[Stored items]
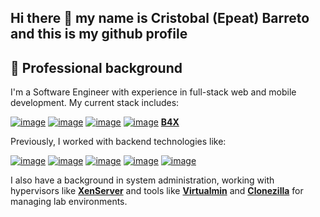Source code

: ## Hi there 👋 my name is Cristobal (Epeat) Barreto and this is my github profile

## 💼 Professional background

I'm a Software Engineer with experience in full-stack web and mobile development. My current stack includes:

[![image](https://img.shields.io/badge/Angular-DD0031?style=for-the-badge&logo=angular&logoColor=white)](https://angular.dev/)
[![image](https://img.shields.io/badge/.NET-512BD4?style=for-the-badge&logo=dotnet&logoColor=white)](https://dotnet.microsoft.com/)
[![image](https://img.shields.io/badge/Microsoft%20SQL%20Server-CC2927?style=for-the-badge&logo=microsoft%20sql%20server&logoColor=white)](https://es.wikipedia.org/wiki/Microsoft_SQL_Server)
[![image](https://img.shields.io/badge/Amazon_AWS-FF9900?style=for-the-badge&logo=amazonaws&logoColor=white)](https://aws.amazon.com/)
[**B4X**](https://www.b4x.com/)

Previously, I worked with backend technologies like: 

[![image](https://img.shields.io/badge/Spring_Boot-6DB33F?style=for-the-badge&logo=spring-boot&logoColor=white)](https://spring.io/projects/spring-boot)
[![image](https://img.shields.io/badge/Django-092E20?style=for-the-badge&logo=django&logoColor=green)](https://www.djangoproject.com/)
[![image](https://img.shields.io/badge/Flask-000000?style=for-the-badge&logo=flask&logoColor=white)](https://flask.palletsprojects.com/en/stable/)
[![image](https://img.shields.io/badge/PostgreSQL-316192?style=for-the-badge&logo=postgresql&logoColor=white)](https://www.postgresql.org/)
[![image](https://img.shields.io/badge/MySQL-005C84?style=for-the-badge&logo=mysql&logoColor=white)](https://www.mysql.com/)

I also have a background in system administration, working with hypervisors like [**XenServer**](https://www.xenserver.com/) and tools like [**Virtualmin**](https://virtualmin.com/) and [**Clonezilla**](https://clonezilla.org/) for managing lab environments.

<!--
**epeat96/epeat96** is a ✨ _special_ ✨ repository because its `README.md` (this file) appears on your GitHub profile.

Here are some ideas to get you started:

- 🔭 I’m currently working on ...
- 🌱 I’m currently learning ...
- 👯 I’m looking to collaborate on ...
- 🤔 I’m looking for help with ...
- 💬 Ask me about ...
- 📫 How to reach me: ...
- 😄 Pronouns: ...
- ⚡ Fun fact: ...
-->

Job item: Rewrite the source text of the records with every "for-the-badge" replaced by "flat-square", leaving everything else unchanged and omitting the pictures.

Your solution:
Source code

: ## Hi there 👋 my name is Cristobal (Epeat) Barreto and this is my github profile

## 💼 Professional background

I'm a Software Engineer with experience in full-stack web and mobile development. My current stack includes:

[![image](https://img.shields.io/badge/Angular-DD0031?style=flat-square&logo=angular&logoColor=white)](https://angular.dev/)
[![image](https://img.shields.io/badge/.NET-512BD4?style=flat-square&logo=dotnet&logoColor=white)](https://dotnet.microsoft.com/)
[![image](https://img.shields.io/badge/Microsoft%20SQL%20Server-CC2927?style=flat-square&logo=microsoft%20sql%20server&logoColor=white)](https://es.wikipedia.org/wiki/Microsoft_SQL_Server)
[![image](https://img.shields.io/badge/Amazon_AWS-FF9900?style=flat-square&logo=amazonaws&logoColor=white)](https://aws.amazon.com/)
[**B4X**](https://www.b4x.com/)

Previously, I worked with backend technologies like: 

[![image](https://img.shields.io/badge/Spring_Boot-6DB33F?style=flat-square&logo=spring-boot&logoColor=white)](https://spring.io/projects/spring-boot)
[![image](https://img.shields.io/badge/Django-092E20?style=flat-square&logo=django&logoColor=green)](https://www.djangoproject.com/)
[![image](https://img.shields.io/badge/Flask-000000?style=flat-square&logo=flask&logoColor=white)](https://flask.palletsprojects.com/en/stable/)
[![image](https://img.shields.io/badge/PostgreSQL-316192?style=flat-square&logo=postgresql&logoColor=white)](https://www.postgresql.org/)
[![image](https://img.shields.io/badge/MySQL-005C84?style=flat-square&logo=mysql&logoColor=white)](https://www.mysql.com/)

I also have a background in system administration, working with hypervisors like [**XenServer**](https://www.xenserver.com/) and tools like [**Virtualmin**](https://virtualmin.com/) and [**Clonezilla**](https://clonezilla.org/) for managing lab environments.

<!--
**epeat96/epeat96** is a ✨ _special_ ✨ repository because its `README.md` (this file) appears on your GitHub profile.

Here are some ideas to get you started:

- 🔭 I’m currently working on ...
- 🌱 I’m currently learning ...
- 👯 I’m looking to collaborate on ...
- 🤔 I’m looking for help with ...
- 💬 Ask me about ...
- 📫 How to reach me: ...
- 😄 Pronouns: ...
- ⚡ Fun fact: ...
-->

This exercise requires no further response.